» CONSIGNE 1: Pouvez-vous réécrire la partie de la liste qui va de sa première ligne jusqu'à la ligne contenant « At which label does » incluse, en y remplaçant « transcribe » par « write out » sans rien modifier d'autre ?

» EXTRAIT CITÉ:
══════

Les apparences, justement, Camille Rebetez, l’auteur de « Guten Tag, ich heisse Hans », va s’amuser à les briser. Dans son spectacle, la famille Schaudi a été choisie pour représenter l’Allemagne au travers des Vorstellung. Mais dans la réalité, Hans n’est pas le gentil blondinet qui obéit bien à ses parents. Non, c’est un adolescent au bord de la crise qui n’a plus envie de faire ce que lui dit son Vati. Alors lorsqu’il annonce qu’il ne veut plus jouer avec Klaus (son copain de toujours, le fils du droguiste), mais préfère faire du foot avec Zlotan, un garçon immigré et pauvre (donc forcément communiste pour Heinrich), la vie des Schaudi, si parfaite, va s’effondrer. A partir de ce petit incident en effet, toutes les valeurs prônées dans les Vorstellung s’ébranlent. Heinrich devient paranoïaque, Liesl en a marre de frotter, Hans veut faire des Vorstellung avec son copain Zlotan et tous les pauvres afin de refléter la réalité telle qu’elle est, et Lieselotte, qui ne sait pas trop ce qui se passe, avoue que sa prof de gym aime bien prendre des douches avec elle.

══════

Éléments issus d'une source de données
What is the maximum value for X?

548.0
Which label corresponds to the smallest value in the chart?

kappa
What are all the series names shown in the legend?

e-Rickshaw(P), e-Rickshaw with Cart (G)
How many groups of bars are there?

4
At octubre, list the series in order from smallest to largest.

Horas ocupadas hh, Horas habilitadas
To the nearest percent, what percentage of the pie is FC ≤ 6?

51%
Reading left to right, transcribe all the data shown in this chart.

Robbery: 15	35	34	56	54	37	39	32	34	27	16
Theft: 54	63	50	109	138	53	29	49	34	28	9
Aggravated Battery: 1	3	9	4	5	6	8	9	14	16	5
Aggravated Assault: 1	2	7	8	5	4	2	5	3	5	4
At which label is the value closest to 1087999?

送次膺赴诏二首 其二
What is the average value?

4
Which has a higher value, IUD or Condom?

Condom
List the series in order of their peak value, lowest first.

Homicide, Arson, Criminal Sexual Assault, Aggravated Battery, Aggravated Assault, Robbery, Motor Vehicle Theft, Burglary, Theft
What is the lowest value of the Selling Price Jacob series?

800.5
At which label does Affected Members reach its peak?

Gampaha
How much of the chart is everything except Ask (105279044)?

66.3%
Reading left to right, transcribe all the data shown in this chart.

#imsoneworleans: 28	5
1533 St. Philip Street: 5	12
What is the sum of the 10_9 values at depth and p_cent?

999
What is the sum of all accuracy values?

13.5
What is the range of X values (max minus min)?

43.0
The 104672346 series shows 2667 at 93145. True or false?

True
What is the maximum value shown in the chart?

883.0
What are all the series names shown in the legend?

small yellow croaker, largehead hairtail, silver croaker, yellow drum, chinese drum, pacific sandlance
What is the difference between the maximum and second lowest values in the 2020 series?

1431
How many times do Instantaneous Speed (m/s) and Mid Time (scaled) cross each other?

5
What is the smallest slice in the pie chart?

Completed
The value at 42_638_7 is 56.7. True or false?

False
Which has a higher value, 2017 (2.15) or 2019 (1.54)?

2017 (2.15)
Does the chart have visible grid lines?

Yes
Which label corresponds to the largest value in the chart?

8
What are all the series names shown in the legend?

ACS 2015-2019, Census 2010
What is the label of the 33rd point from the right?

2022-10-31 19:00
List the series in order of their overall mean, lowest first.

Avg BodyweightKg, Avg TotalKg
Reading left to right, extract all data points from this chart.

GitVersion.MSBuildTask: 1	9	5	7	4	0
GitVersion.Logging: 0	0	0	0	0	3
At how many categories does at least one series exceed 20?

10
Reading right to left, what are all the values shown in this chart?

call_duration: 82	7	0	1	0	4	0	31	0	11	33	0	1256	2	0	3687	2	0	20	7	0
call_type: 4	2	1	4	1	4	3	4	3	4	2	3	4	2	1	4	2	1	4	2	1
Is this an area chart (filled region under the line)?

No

══════

» CONSIGNE 2: D'après l'extrait cité, avec qui Hans préfère-t-il faire du foot ?

» ZONE DE RÉPONSE 1:
What is the maximum value for X?

548.0
Which label corresponds to the smallest value in the chart?

kappa
What are all the series names shown in the legend?

e-Rickshaw(P), e-Rickshaw with Cart (G)
How many groups of bars are there?

4
At octubre, list the series in order from smallest to largest.

Horas ocupadas hh, Horas habilitadas
To the nearest percent, what percentage of the pie is FC ≤ 6?

51%
Reading left to right, write out all the data shown in this chart.

Robbery: 15	35	34	56	54	37	39	32	34	27	16
Theft: 54	63	50	109	138	53	29	49	34	28	9
Aggravated Battery: 1	3	9	4	5	6	8	9	14	16	5
Aggravated Assault: 1	2	7	8	5	4	2	5	3	5	4
At which label is the value closest to 1087999?

送次膺赴诏二首 其二
What is the average value?

4
Which has a higher value, IUD or Condom?

Condom
List the series in order of their peak value, lowest first.

Homicide, Arson, Criminal Sexual Assault, Aggravated Battery, Aggravated Assault, Robbery, Motor Vehicle Theft, Burglary, Theft
What is the lowest value of the Selling Price Jacob series?

800.5
At which label does Affected Members reach its peak?

» ZONE DE RÉPONSE 2: Avec Zlotan, un garçon immigré et pauvre.